Character interactions have been one of the more complex parts of the game for me. Those of you who have DMed, have likely struggled with this at least early on in your experience. With D&D and other similar table top games, it is easy to get caught up in pushing into the next encounter, dungeon or story point. Allowing the flow of the game to control the pace can cause players to lose interest because they are not allowed to be as invested.
While pushing from one town to the next and any peril or encounter that may come with the journey is probably the way new players expect the game to go, players and Dungeon Masters with more experience might feel this pace gets repetitive. If you only allow your players to use their combat abilities they miss more than half of who their character is. Compare D&D to video games like the Mass Effect series, most of your characters growth is combat based, while a small portion is for social interaction in these games. D&D on the other hand allows for most of ones abilities and traits to impact how they interact with party members and Non-Player Characters (NPCs).
Part of crafting a great story for the characters to play is creating different ways for this story to play out. If you create multiple paths to your epic conclusion how do they discover these multiple ways? Interact with NPCs! Whether those NPCs are encountered on the road, in a fort, in a city or a plethora of other locations they could hold new information or alternatives that the characters can explore or proceed with.
Be prepared for the unexpected when interactions occur. In almost every one of the D&D episodes we have had the players have made a choice that I did not expect. As the DM I don’t mind these moments at all, as a matter of fact, I hope for them. They challenge me to stay creative on the fly and role play a bit more myself from the NPC perspective.
Take this past session, while we did have a number of guests, the story continued. We are playing through the “Tomb of Annihilation” that Wizards of the Coast published last year. When the characters arrive at Camp Vengeance they are supposed to be commanded to either take the injured back to Port Nyanzaru or take a contingent of the Order on a patrol, just as Mara Hill suggested. If they do not they are to be arrested and tried for negligence of duty during a military crisis.
Now, if I had forced the decision in the moment one of those three outcomes may have quickly come into play. Instead I gave them time! The characters then talk out their options, despite not knowing what happens to the entire group if they say no, and come up with a third option: heal all the sick and wounded. This is not what I expected to happen. However, it created good dialogue between the Player Characters as well as some of the NPCs, which made it all the more fun for the players, and myself, and hopefully you the audience!
Most people I talked to about D&D love it because they love storytelling. Allowing every person at the table to contribute to that story makes it more rich, unexpected and enjoyable for anyone involved whether at the table or spectating. Creativity from the group enhances the game play. So don’t be afraid to sit back and let your players do whatever they want! What’s the worse that could happen? They roll a natural one and fall to their death? I guess that is pretty bad, but then they get to make a new character!
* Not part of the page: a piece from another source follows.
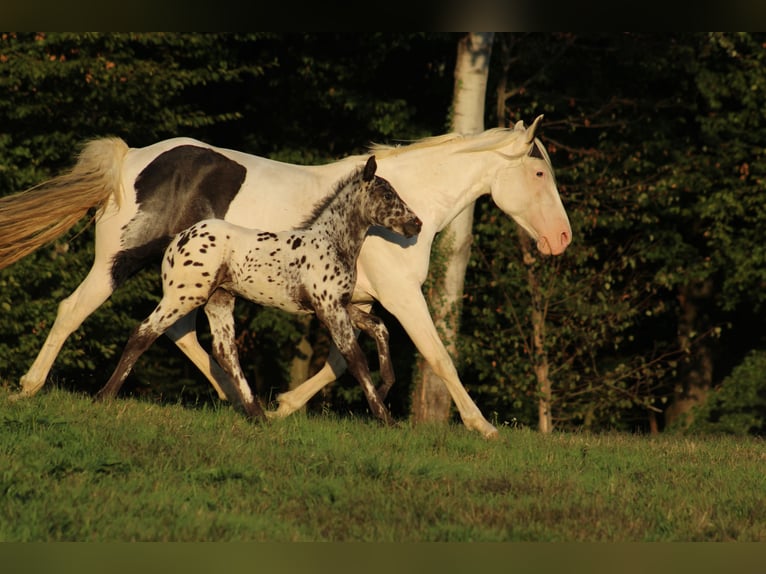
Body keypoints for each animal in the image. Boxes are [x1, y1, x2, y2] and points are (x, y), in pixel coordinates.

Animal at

In this session we pick up after the encounter with the Zombie T-rex and an angry Goblin King. While the Crusaders are victorious, Diane appears to be killed and is floating down the river, though Alex and Bryce do not know this. The remaining Crusaders decide to continue with their mission and deliver Undril Silvertusk to Camp Vengeance as asked.
They arrive at the camp shortly after dark, and are suspiciously engaged by Commander Mara Hill, the Camp’s Commanding Officer. After being let through the gate they encounter Wandsa Maxitoff, a Tiefling Sorcerer who is being held captive and her companion Jeska Daughter of Jones a Cloud Dwarf Barbarian (also Amy’s new character). Mara quickly reveals that she has a prejudice against magic wielders and that is why Wandsa has been taken prisoner. They are offered, however, a deal. If they undertake a mission for the Order of the Shield Wandsa will be set free to assist with the mission and let go afterward.
As a sign of goodwill Mara releases Wandsa and has Bryce, Alex, Jeska and Wandsa led back to a relatively luxurious place to spend the night. The Crusaders and their new friends, however do not turn in, they spend their time talking about their options for escape or cooperation. They land on the idea of healing all the sick and wounded to earn the goodwill of the camp. As part of their plan Bryce is sent to distract, or seduce Mara, which he succeeds with at least the former, if not the latter.
We left the Crusaders having healed the camp and disappearing back to their cabin and with a flash to Diane who we find dead on the shores of the Soshenstar, only to have the spirit of Gimpy the Three-legged Berserking Wolf inhabit the corpse, bringing Diane back to life!